A house with a for sale sign in the front.
The typical US homebuyer's mortgage payment hit a record high in April, according to Redfin.
  • In April, home prices posted the biggest annual decline in more than a decade, according to Redfin.
  • But homebuyers' monthly mortgage payments still soared to a new all-time high.
  • Housing affordability is as awful as ever due to the high rates and the lack of homes for sale.

US home prices just posted the biggest annual decline in more than a decade, but that's not making homeownership any more affordable. 

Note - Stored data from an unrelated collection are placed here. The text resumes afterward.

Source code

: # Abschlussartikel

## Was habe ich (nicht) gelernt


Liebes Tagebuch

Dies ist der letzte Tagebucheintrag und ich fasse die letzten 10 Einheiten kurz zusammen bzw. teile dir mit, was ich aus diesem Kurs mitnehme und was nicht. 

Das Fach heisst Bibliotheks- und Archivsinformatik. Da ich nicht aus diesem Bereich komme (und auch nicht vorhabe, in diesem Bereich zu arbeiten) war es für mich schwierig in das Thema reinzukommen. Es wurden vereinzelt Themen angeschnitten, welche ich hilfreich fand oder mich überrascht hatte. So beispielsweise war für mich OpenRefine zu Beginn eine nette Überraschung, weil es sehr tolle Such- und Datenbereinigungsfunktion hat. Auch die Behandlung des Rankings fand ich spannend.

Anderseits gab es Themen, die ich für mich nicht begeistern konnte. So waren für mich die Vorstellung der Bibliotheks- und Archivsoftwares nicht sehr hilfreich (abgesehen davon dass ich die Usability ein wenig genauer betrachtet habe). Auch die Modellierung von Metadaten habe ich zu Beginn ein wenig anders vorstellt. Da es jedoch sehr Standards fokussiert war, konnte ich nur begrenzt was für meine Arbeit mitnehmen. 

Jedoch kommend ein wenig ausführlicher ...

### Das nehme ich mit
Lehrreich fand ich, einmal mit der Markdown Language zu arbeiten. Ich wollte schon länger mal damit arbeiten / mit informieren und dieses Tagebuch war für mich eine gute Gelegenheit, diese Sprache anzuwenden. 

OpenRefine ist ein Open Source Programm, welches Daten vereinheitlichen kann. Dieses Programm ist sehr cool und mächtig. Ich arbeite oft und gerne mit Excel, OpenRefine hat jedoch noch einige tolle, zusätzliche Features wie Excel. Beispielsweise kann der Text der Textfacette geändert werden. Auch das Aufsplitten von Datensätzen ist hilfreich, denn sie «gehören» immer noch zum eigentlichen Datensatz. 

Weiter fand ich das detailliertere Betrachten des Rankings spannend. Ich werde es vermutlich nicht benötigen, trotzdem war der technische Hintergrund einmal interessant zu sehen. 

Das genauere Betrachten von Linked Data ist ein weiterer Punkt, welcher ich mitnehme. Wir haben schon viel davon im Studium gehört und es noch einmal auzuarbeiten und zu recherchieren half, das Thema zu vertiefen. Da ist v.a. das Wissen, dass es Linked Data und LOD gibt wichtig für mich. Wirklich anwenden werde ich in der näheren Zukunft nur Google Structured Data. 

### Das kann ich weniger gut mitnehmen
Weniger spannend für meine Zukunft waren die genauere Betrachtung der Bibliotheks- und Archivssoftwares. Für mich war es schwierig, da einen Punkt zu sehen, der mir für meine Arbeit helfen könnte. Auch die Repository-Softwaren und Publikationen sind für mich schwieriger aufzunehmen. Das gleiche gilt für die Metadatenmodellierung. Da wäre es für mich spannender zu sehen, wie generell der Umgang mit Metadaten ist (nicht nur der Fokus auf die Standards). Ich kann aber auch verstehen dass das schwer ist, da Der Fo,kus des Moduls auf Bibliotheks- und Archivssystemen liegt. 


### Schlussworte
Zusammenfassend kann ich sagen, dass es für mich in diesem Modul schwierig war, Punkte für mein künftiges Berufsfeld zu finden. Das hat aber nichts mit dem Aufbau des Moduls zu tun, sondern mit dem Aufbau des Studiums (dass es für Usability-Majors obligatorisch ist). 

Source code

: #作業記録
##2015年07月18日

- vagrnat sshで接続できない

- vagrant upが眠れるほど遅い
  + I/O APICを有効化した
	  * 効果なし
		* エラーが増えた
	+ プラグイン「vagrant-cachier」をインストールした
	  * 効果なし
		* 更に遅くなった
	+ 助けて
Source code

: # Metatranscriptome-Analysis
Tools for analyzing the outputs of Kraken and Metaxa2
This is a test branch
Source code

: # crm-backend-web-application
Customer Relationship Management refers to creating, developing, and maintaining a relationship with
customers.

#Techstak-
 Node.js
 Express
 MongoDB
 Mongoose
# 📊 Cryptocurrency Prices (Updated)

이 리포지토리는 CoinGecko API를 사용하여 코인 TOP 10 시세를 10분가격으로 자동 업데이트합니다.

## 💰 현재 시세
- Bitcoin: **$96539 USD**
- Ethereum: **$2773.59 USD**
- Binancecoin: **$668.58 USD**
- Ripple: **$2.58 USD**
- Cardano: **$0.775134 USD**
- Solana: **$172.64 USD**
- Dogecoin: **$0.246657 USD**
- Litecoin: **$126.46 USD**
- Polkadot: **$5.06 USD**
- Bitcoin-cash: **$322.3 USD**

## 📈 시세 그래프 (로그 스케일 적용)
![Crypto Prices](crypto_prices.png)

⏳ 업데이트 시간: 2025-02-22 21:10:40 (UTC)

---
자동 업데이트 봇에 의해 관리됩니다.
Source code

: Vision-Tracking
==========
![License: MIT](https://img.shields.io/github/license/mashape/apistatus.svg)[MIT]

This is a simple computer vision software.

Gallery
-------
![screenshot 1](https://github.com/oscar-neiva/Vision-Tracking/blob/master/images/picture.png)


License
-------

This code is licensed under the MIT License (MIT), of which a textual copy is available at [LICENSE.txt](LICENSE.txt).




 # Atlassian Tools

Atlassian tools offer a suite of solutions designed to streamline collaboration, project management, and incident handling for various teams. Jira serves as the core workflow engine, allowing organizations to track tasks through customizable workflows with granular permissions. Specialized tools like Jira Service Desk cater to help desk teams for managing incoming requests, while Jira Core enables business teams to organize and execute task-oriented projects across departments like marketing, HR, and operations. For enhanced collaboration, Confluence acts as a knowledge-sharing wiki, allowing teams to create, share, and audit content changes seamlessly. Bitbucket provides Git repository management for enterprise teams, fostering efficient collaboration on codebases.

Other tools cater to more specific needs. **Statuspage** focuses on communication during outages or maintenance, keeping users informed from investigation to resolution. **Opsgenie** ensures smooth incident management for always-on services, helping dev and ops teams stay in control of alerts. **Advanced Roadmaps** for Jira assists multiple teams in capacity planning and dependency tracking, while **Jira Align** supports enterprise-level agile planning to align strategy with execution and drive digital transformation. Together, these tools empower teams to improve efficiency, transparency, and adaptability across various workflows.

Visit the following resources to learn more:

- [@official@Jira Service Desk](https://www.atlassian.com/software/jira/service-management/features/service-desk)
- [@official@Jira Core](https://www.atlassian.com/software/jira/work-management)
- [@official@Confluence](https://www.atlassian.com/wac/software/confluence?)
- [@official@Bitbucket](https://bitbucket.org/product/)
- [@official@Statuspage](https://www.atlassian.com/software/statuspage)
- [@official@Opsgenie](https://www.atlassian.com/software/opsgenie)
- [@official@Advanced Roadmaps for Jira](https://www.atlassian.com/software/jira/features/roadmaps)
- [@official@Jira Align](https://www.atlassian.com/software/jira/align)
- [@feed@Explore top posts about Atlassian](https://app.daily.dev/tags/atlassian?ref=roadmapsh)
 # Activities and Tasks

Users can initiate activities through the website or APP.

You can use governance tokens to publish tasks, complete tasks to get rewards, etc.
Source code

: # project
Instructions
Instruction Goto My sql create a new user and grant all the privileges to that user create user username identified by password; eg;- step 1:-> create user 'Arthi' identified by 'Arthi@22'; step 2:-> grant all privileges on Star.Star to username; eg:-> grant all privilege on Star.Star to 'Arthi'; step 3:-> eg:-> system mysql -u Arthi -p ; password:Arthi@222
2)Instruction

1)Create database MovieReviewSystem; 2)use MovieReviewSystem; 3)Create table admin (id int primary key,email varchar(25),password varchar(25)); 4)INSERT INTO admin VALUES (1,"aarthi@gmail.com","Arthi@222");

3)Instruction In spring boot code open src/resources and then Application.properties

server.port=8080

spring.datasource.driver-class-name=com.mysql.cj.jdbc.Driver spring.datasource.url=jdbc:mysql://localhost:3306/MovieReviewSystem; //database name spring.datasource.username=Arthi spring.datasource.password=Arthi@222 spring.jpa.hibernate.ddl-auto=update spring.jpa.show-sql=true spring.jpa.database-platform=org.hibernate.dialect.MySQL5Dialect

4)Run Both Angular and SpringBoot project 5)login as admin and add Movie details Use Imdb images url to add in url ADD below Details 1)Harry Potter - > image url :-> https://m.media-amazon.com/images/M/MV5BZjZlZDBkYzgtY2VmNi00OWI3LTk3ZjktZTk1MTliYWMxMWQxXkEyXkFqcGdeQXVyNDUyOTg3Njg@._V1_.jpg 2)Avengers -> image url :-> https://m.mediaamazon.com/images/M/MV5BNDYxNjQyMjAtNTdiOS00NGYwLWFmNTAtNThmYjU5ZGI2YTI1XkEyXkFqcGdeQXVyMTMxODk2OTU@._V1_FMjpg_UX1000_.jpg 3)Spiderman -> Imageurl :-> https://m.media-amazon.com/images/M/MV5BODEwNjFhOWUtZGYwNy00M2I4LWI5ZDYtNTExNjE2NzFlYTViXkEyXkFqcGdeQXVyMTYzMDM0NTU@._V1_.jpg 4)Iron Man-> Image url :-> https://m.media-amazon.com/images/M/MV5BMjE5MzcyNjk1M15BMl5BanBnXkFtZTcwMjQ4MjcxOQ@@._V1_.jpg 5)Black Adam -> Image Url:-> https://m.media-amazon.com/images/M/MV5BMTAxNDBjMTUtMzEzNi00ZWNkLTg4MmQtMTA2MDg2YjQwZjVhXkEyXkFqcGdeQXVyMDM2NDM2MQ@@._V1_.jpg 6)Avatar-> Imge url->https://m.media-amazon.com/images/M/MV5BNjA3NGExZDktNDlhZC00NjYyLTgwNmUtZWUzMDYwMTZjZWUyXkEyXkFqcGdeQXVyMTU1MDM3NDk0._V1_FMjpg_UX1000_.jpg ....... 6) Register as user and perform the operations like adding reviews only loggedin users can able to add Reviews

Indeed, a report from Redfin shows that the median home-sale price fell 2.6% year-over-year during the four weeks ending April 16 — the biggest decline in over ten years and a possible break for Americans discouraged by the cost of housing. However, there's no such luck: as home prices retreated, the typical US homebuyer's monthly mortgage payment soared to $2,538, a new all-time high. 

While US mortgage interest rates steadily declined throughout March and early April, they increased last week amid growing speculation that the Federal Reserve will again boost its benchmark interest rate in May. Expectations for a pause in Fed rate hikes have subsided as fears of a banking crisis ebbed.

With the 30-year-fixed mortgage rate at 6.39% as of April 20 — up from 5.11% during the same time period in April 2022 —  any affordability advantage that homebuyers may have hoped to gain as a result of sliding home prices has been fleeting. 

"Homebuyers are window shopping and many are entering the store, but few of them are making it to the cash register yet," Taylor Marr, the deputy chief economist at Redfin, said in the report. Many buyers are turned off by higher rates, he said. 

Forecasts that home prices will fall further in 2023 may do little to encourage buyers to return to the market. Elevated borrowing costs coupled with the lofty prices – especially in popular pandemic Zoom towns like Austin, Texas, and Phoenix — will likely keep many buyers on the sidelines. 

It is a situation that could worsen as the supply of homes available for sale remains lackluster. 

"There's not much on the shelves to choose from," Marr said. 

In 2022, the gap between single-family-home constructions and the number of households formed climbed to 6.5 million homes, according to Realtor.com. Data from the National Association of Realtors shows that as of January, existing inventory stood at a 2.9-month supply, well below the 5 to 6 months of inventory that experts recommend for a healthy real-estate market. 

Higher mortgage rates are freezing current homeowners, too. In April, new listings are down 21% as homeowners who've locked-in mortgages at sub-4% rates refuse to move, because they'd have to swap their loans for ones with higher monthly payments, according to Redfin.

"The good news is that people who already own homes have locked in relatively low mortgage payments," Marr said in a September housing report. "The bad news is that homeownership is moving further out of reach for other folks as rising rates, elevated home prices and the persisting housing shortage make buying a house more expensive."